As a result of their research, a team from Google and Tel Aviv University have developed a generative AI game engine that can simulate the cult favorite DOOM at over 20 frames per second.
The research, detailed in a paper (PDF) published yesterday, shows how the reinforcement and diffusion models can be used to simulate a game engine in real time.
The model, called GameNGen (pronounced “game engine”), was trained on DOOM, but the researchers note that the approach used is not specific to that game and can be applied to a variety of titles.
Traditional game engines are hand-coded to follow a series of loops that track user input, update game state, and render pixels on the screen – if they do this fast enough, it creates the illusion of moving and interacting with a virtual environment.
Youtube Video
In comparison, GameNGen works a bit differently as the entire game engine and frames are generated on the fly based on the player's actions and the past few frames. To do this, you might think the researchers would have collected hours of game footage from real players, but according to the researchers, this was not realistic.
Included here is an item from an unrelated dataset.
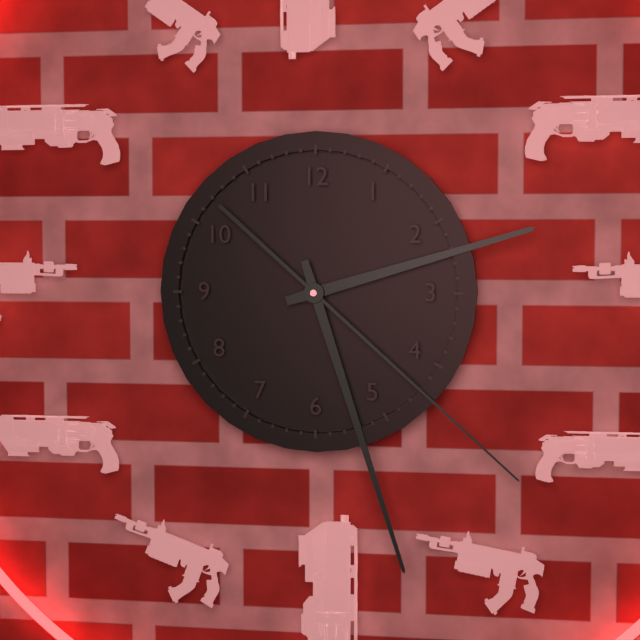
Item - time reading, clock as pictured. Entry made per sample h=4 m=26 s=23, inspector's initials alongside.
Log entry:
h=2 m=27 s=22
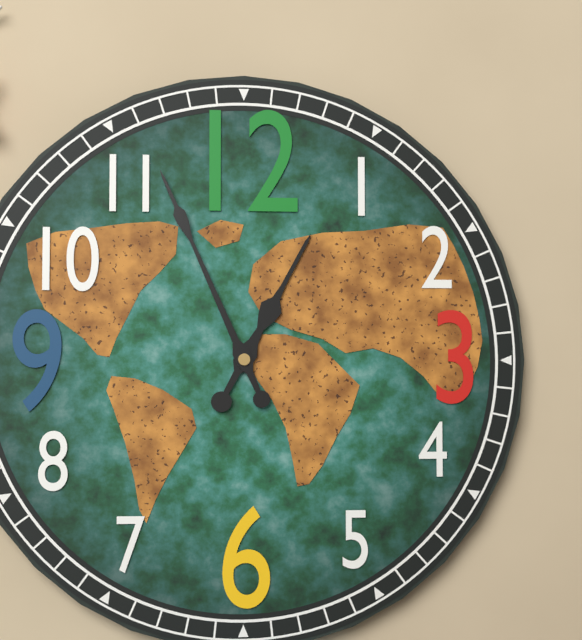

Instead, the first phase of GameNGen's training was to create a reinforcement learning agent that learned how to play DOOM. The data generated from these training sessions was used to train a custom diffusion model based on Stable Diffusion v1.4 that renders the game.
According to the researchers, when running on a single TPU v5, GameNGen was able to achieve around 20 FPS, which is a far cry from the acceptable 60+ FPS goal for most modern first-person shooters, but it's worth noting that OG DOOM maxed out at 35 FPS.
The researchers note that reducing the denoising step to a single one actually allows for faster performance, up to 50 FPS, but at the expense of reduced quality.
In terms of visual quality, the researchers claim that the generated frames are comparable to lossy JPEG compression, and that “human raters were only slightly better than chance at distinguishing between short clips of the game and clips of the simulation.” We've embedded the video so you can judge for yourself, but it's worth noting that these “short clips” only last between 1.6 and 3.2 seconds of gameplay.
As you might expect, GameNGen is currently only a proof-of-concept and has many limitations, as highlighted in the paper. One of the biggest is memory: when running on a single TPU v5, the model only has enough space to store about 3 seconds of gameplay.
The fact that game logic can function despite this limitation is, in the researchers' words, “remarkable.”
Another limitation highlighted in the text is that relying on a reinforcement learning agent as a source of training data does not map every corner of the original game: “Our agent, even at the end of training, has not explored every location and interaction in the game, which leads to erroneous behavior.”®